The Conservative call for Telford’s firing comes three months after Global News first reported allegations of inappropriate behaviour levelled against Vance, the former chief of defence staff.
In the weeks since, military police have opened investigations into Vance as well as Adm. Art McDonald, Vance’s successor as chief of defence staff. Multiple women have also spoken out publicly, sharing allegations of high-level sexual misconduct in the Canadian Forces.
Vance denies all allegations of inappropriate conduct. McDonald declined to comment, citing legal advice and the investigation that remains underway.
Global News’ reporting has also since led to multiple committees studying the issue of sexual misconduct in the military. It was at one of those meetings that Telford’s former colleague Elder Marques shared new information that prompted the Tories to call for Telford’s firing.
Marques, who was a senior advisor in the Prime Minister’s Office in 2018, told a committee Telford was aware of a 2018 allegation against Vance and that he kept her updated as bureaucrats at the Privy Council Office opened a probe — which they abandoned shortly thereafter — into the matter.
The revelation prompted questions about why the prime minister’s closest confidantes allegedly opted not to share any details of the complaint with him.
Trudeau has spoken out in defence of Telford, stating last week that she is the reason the current government calls itself a “feminist” one.
“It’s because of Katie that I have sat down with multiple women leaders within the Armed Forces and elsewhere to have conversations about this over the years to look at what more can and should be done,” he said.
When pressed further on Telford’s handling of the situation on Tuesday, Trudeau criticized the Conservative Party’s push to bring Telford before committee for questioning.
“It is unfortunate but not surprising to see Conservatives playing extremely aggressive partisan games with this issue,” he said.
“Our focus as a country needs to be on supporting survivors of sexual assault and harassment and recognizing that the systems that have been in place for many years in the military and elsewhere have not given people comfort to come forward, share their stories, and demand consequences.

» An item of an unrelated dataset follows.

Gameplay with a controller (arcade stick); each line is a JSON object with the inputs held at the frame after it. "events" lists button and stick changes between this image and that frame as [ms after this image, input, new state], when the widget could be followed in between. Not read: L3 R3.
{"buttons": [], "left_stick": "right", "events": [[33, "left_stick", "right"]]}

That is a failing that we have collectively had, particularly in the armed forces, and it’s something that needs to end.”
Meanwhile, the debate in the House of Commons continued Tuesday. The discussion grew heated as the Conservatives argued for Telford’s firing — and implied that she may be taking the fall for the prime minister.

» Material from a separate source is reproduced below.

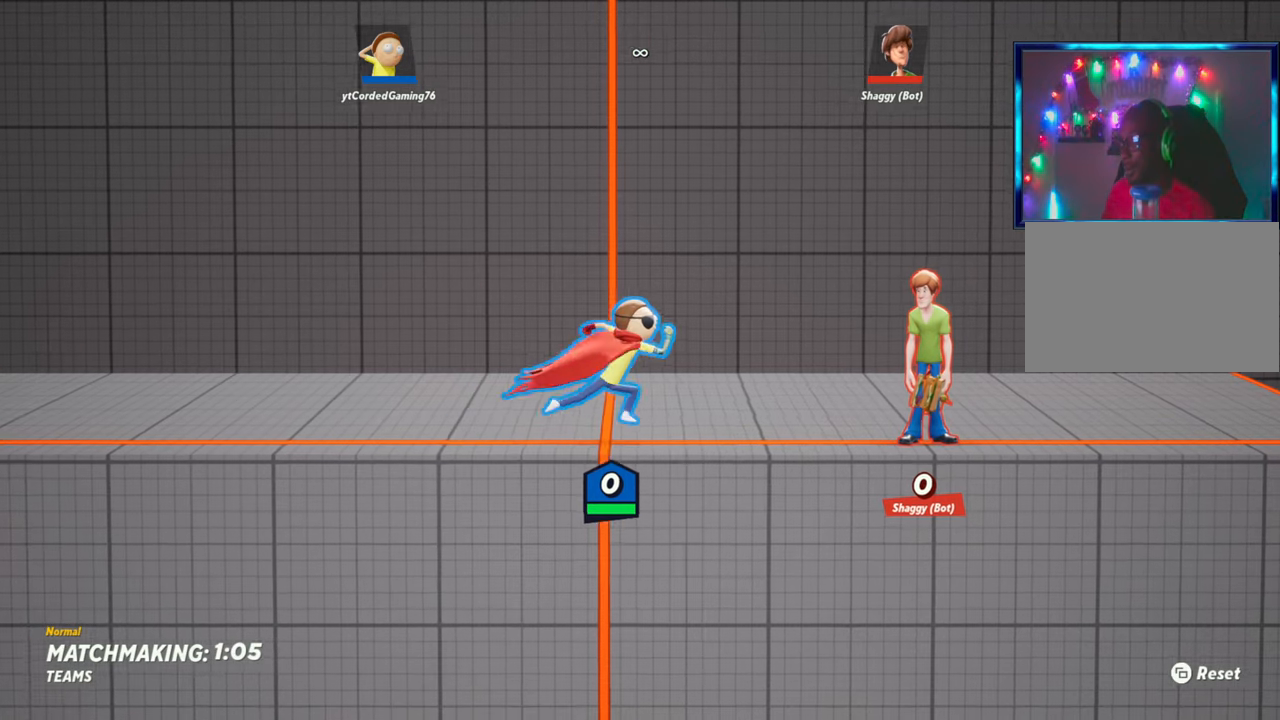
{"buttons": [], "left_stick": "right", "events": []}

“If she covered it up, she deserves to be fired. But if she didn’t cover it up and he’s not telling the truth, he needs to stand up, tell the truth, own up to what he’s done and…take responsibility for his mistruths, for his conduct and for his cover up,” said Conservative Deputy Leader Candice Bergen.
She added that “something about this whole story that’s being told just doesn’t ring true.”
“But it’s indeed what the prime minister is saying. So we’re going to call him to act on it,” Bergen said.
The Liberals fired back, accusing the Conservatives of “toxic partisan finger pointing.”
“I think we really need to make sure that we end the very toxic partisan finger pointing and really all of us as parties get together and really focus on what we do to provide the right supports to survivors,” said Anita Vandenbeld, who serves as parliamentary secretary to the defence minister.
“This isn’t about the politicians, the men, who said what, who did what. This is about the people, and they are men and women, who need us right now, need parliament to be focused on solutions, on fixing the problem and on doing right by them.”